▸ Goal of the exercise: When a line of the listing below has the string "shall" in it, copy that line.

▸ Exercise materials:
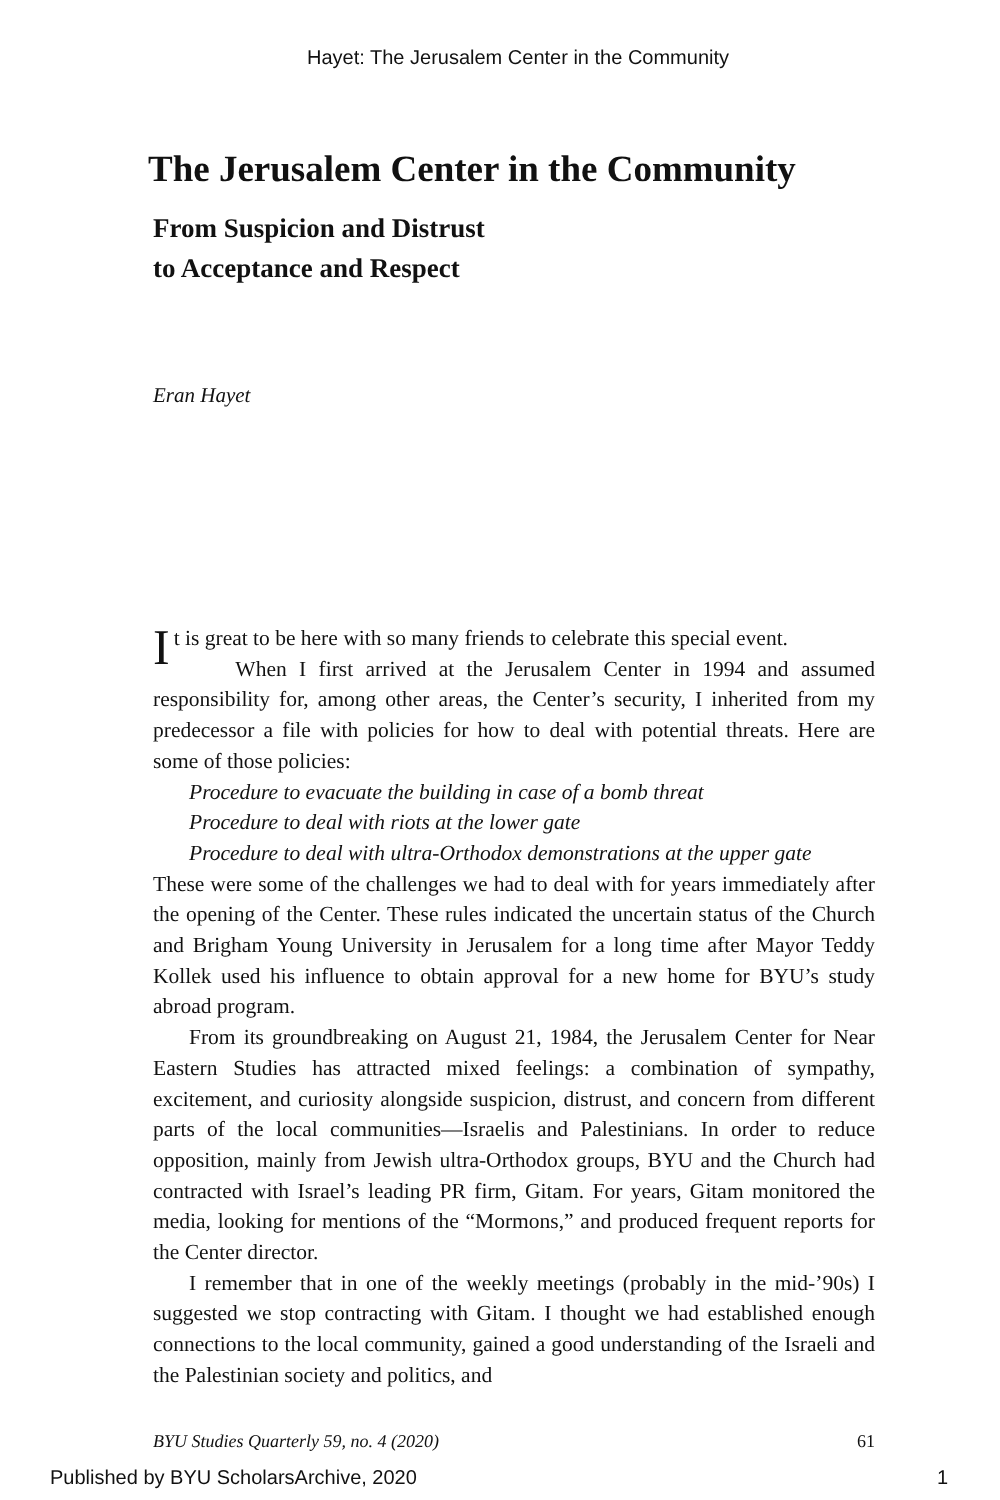Hayet: The Jerusalem Center in the Community
The Jerusalem Center in the Community
From Suspicion and Distrust
to Acceptance and Respect
Eran Hayet
It is great to be here with so many friends to celebrate this special event.
When I first arrived at the Jerusalem Center in 1994 and assumed responsibility for, among other areas, the Center’s security, I inherited from my predecessor a file with policies for how to deal with potential threats. Here are some of those policies:
Procedure to evacuate the building in case of a bomb threat
Procedure to deal with riots at the lower gate
Procedure to deal with ultra-Orthodox demonstrations at the upper gate
These were some of the challenges we had to deal with for years immediately after the opening of the Center. These rules indicated the uncertain status of the Church and Brigham Young University in Jerusalem for a long time after Mayor Teddy Kollek used his influence to obtain approval for a new home for BYU’s study abroad program.
From its groundbreaking on August 21, 1984, the Jerusalem Center for Near Eastern Studies has attracted mixed feelings: a combination of sympathy, excitement, and curiosity alongside suspicion, distrust, and concern from different parts of the local communities—Israelis and Palestinians. In order to reduce opposition, mainly from Jewish ultra-Orthodox groups, BYU and the Church had contracted with Israel’s leading PR firm, Gitam. For years, Gitam monitored the media, looking for mentions of the “Mormons,” and produced frequent reports for the Center director.
I remember that in one of the weekly meetings (probably in the mid-’90s) I suggested we stop contracting with Gitam. I thought we had established enough connections to the local community, gained a good understanding of the Israeli and the Palestinian society and politics, and
BYU Studies Quarterly 59, no. 4 (2020) 61
Published by BYU ScholarsArchive, 2020 1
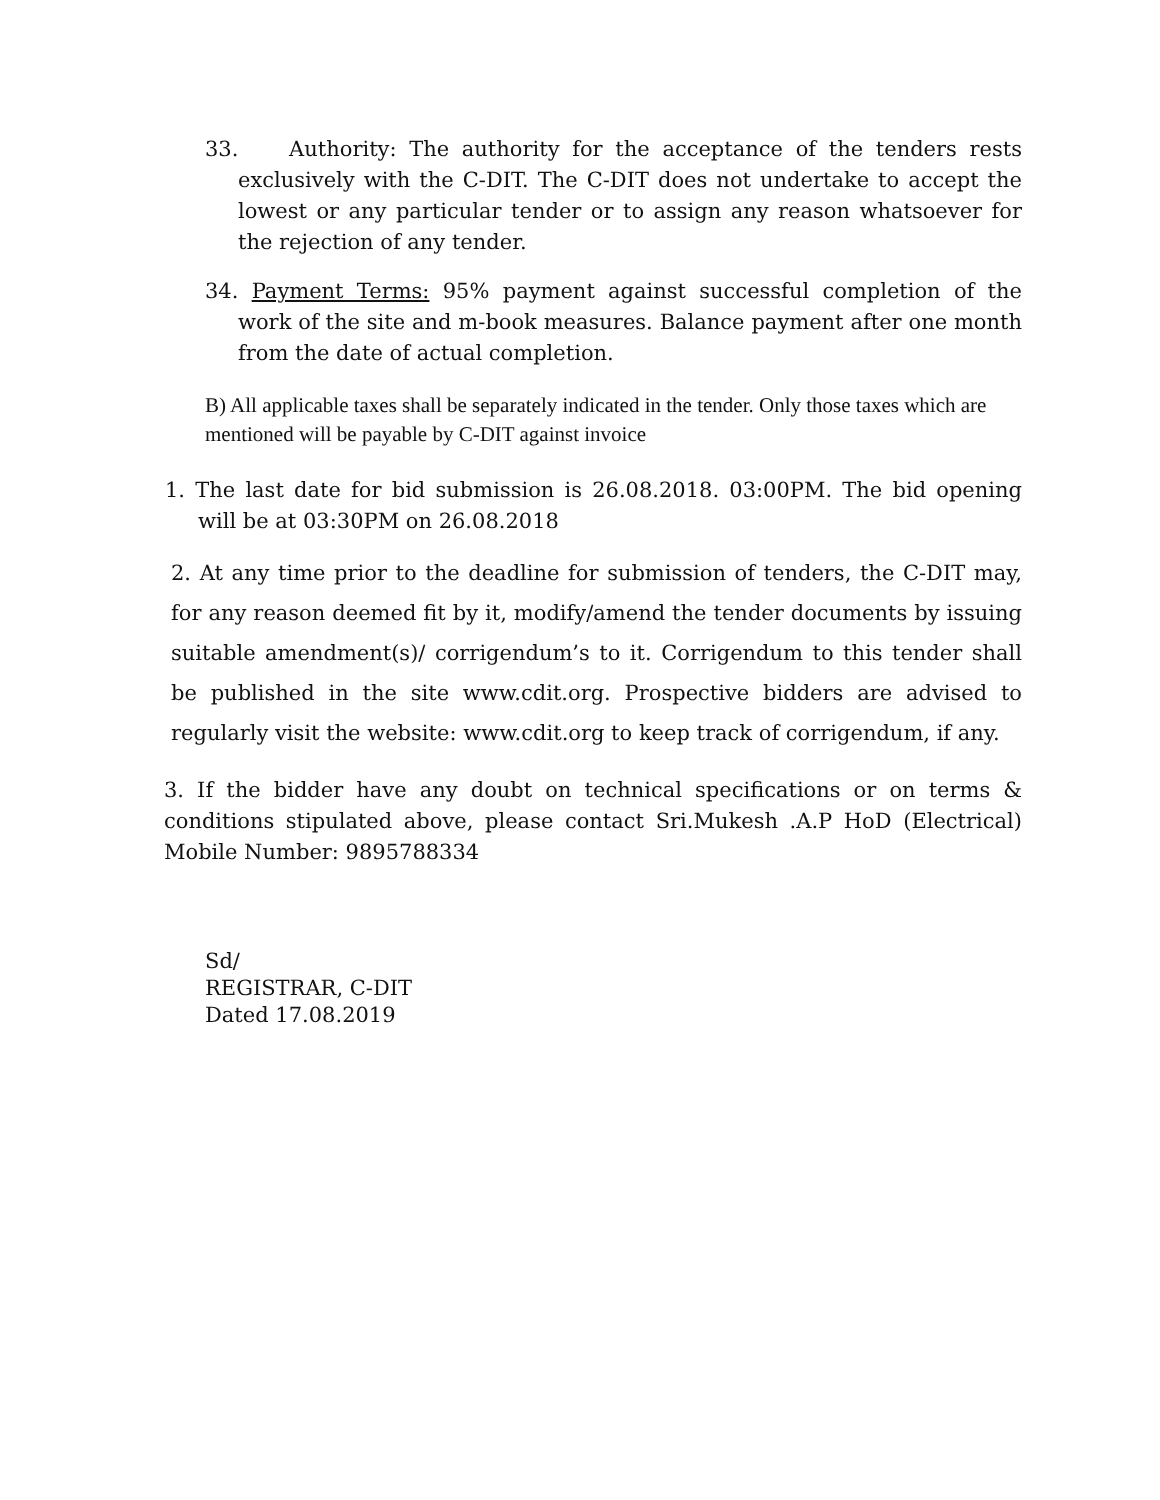33. Authority: The authority for the acceptance of the tenders rests exclusively with the C-DIT. The C-DIT does not undertake to accept the lowest or any particular tender or to assign any reason whatsoever for the rejection of any tender.
34. Payment Terms: 95% payment against successful completion of the work of the site and m-book measures. Balance payment after one month from the date of actual completion.
B) All applicable taxes shall be separately indicated in the tender. Only those taxes which are mentioned will be payable by C-DIT against invoice
1. The last date for bid submission is 26.08.2018. 03:00PM. The bid opening will be at 03:30PM on 26.08.2018
2. At any time prior to the deadline for submission of tenders, the C-DIT may, for any reason deemed fit by it, modify/amend the tender documents by issuing suitable amendment(s)/ corrigendum’s to it. Corrigendum to this tender shall be published in the site www.cdit.org. Prospective bidders are advised to regularly visit the website: www.cdit.org to keep track of corrigendum, if any.
3. If the bidder have any doubt on technical specifications or on terms & conditions stipulated above, please contact Sri.Mukesh .A.P HoD (Electrical) Mobile Number: 9895788334
Sd/
REGISTRAR, C-DIT
Dated 17.08.2019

▸ Answer to the problem:
B) All applicable taxes shall be separately indicated in the tender. Only those taxes which are mentioned will be payable by C-DIT against invoice
2. At any time prior to the deadline for submission of tenders, the C-DIT may, for any reason deemed fit by it, modify/amend the tender documents by issuing suitable amendment(s)/ corrigendum’s to it. Corrigendum to this tender shall be published in the site www.cdit.org. Prospective bidders are advised to regularly visit the website: www.cdit.org to keep track of corrigendum, if any.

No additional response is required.